A few years later, and this truth began to be very clear: Anna’s speech and muscular issues were not going to get better on their own. We needed help. Only at that point did I begin to understand what my well-meaning pediatrician meant. Occupational therapy for a special needs child is not just play. It’s focused play. Play that specifically targets problem areas.
We started Anna in speech and occupational therapy when she was six, and suddenly found out how many things we were handling incorrectly. For instance, because Anna did not have much strength, we did not have her help carry groceries in or carry laundry baskets up and down the stairs. We have always had our other children help, but we didn’t push Anna in this area. The very first thing Anna’s amazing OT said was: “You need to give her more ‘heavy work’. Have her carry laundry and grocery bags. Have her do jobs that use her muscles.” Oops.
Another example. Because Anna struggled so much with writing her letters and her handwriting was illegible I would often allow her to skip the writing assignments in her phonics and math curriculum. I would either write the answers for her or skip the work entirely as long as she could read the words. Our OT pointed out that Anna needed to do those things even if her best work was still illegible. Avoiding her areas of weakness was the exact opposite of what we needed to be doing during those three years!

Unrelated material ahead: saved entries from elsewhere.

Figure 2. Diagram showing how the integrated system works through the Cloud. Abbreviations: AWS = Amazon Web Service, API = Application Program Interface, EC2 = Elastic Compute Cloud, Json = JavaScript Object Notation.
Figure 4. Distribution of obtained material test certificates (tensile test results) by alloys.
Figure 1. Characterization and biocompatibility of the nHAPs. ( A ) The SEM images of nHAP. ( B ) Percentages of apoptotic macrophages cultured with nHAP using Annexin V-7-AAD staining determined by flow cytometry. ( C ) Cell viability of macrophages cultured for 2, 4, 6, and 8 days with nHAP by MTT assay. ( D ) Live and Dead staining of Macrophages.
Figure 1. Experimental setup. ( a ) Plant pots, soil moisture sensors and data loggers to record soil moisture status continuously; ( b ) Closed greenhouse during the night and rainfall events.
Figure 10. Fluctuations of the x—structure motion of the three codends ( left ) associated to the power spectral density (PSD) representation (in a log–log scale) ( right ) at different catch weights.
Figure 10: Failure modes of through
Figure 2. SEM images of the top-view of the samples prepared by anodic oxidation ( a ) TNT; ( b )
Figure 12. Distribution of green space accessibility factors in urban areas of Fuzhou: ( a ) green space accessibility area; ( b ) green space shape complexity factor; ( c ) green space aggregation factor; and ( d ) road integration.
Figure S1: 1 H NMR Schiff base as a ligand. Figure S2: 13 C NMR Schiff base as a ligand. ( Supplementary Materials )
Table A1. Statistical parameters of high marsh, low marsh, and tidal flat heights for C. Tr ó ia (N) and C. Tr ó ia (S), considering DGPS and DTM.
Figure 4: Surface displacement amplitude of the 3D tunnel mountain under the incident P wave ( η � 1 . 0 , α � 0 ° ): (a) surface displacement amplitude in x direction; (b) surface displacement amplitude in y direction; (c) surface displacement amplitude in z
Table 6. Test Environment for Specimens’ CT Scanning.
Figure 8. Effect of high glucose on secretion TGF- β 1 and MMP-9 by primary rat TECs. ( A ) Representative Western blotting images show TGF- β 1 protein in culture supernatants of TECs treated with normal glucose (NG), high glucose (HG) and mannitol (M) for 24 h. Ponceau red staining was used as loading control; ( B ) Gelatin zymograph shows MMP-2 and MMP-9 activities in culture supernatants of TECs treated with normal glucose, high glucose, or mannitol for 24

Anna has been in OT for three years and the progress she has made is amazing and wonderful. She still has room to grow and she works hard every week. I often wonder where she would be if we had started OT back when she was two. Would her handwriting be amazing? Would her core strength be in keeping with her age? Would she be able to do push-ups? Would she have learned to bike or rollerblade earlier? Would she even need OT today? I don’t know.
I do know that getting help was not the big deal I thought it would be. Anna adjusted to therapy appointments very quickly and caught up in speech within twelve months. She has a good attitude for her therapist most days. They work hard and have a lot of fun. We trouble shoot problem areas as a team and work together to solve issues. Not one of our therapists has fussed about dishes on the counter or toys on the floor.
Using an occupational therapist to deal with Anna’s areas of struggle has been a mostly positive experience and the negatives have had to do with moving and insurance, not our actual therapy experience! If I had it to do over, I would start occupational and speech therapy when she was two years old.
If you have a child whom you suspect has special needs, get the help you need and get help early if you can. It is more work to get services for your child as a homeschooling family but the dividends are worth it in spades.